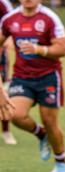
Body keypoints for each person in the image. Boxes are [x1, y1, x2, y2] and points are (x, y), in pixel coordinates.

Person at [0, 0, 65, 172]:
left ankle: (61, 161)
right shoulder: (10, 19)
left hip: (48, 77)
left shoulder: (49, 18)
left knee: (50, 121)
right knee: (15, 114)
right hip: (22, 77)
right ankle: (41, 134)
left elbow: (63, 49)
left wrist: (39, 49)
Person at [0, 0, 16, 146]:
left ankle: (6, 131)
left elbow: (11, 25)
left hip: (0, 55)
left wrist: (8, 40)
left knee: (4, 92)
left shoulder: (3, 4)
────────
Print the entries as they stand, first line through the line holding "left knee: (4, 92)", with every picture removed.

WRITTEN SOLUTION =>
Body keypoints for each person in the image. Boxes are [x1, y1, x2, y2] and points are (x, y), in pixel coordinates.

Person at [0, 0, 65, 172]:
left ankle: (61, 161)
right shoulder: (10, 19)
left hip: (48, 77)
left shoulder: (49, 18)
left knee: (50, 121)
right knee: (15, 114)
right hip: (22, 77)
right ankle: (41, 134)
left elbow: (63, 49)
left wrist: (39, 49)
Person at [0, 0, 16, 146]:
left ankle: (6, 131)
left elbow: (11, 25)
left hip: (0, 55)
left wrist: (8, 40)
left knee: (4, 92)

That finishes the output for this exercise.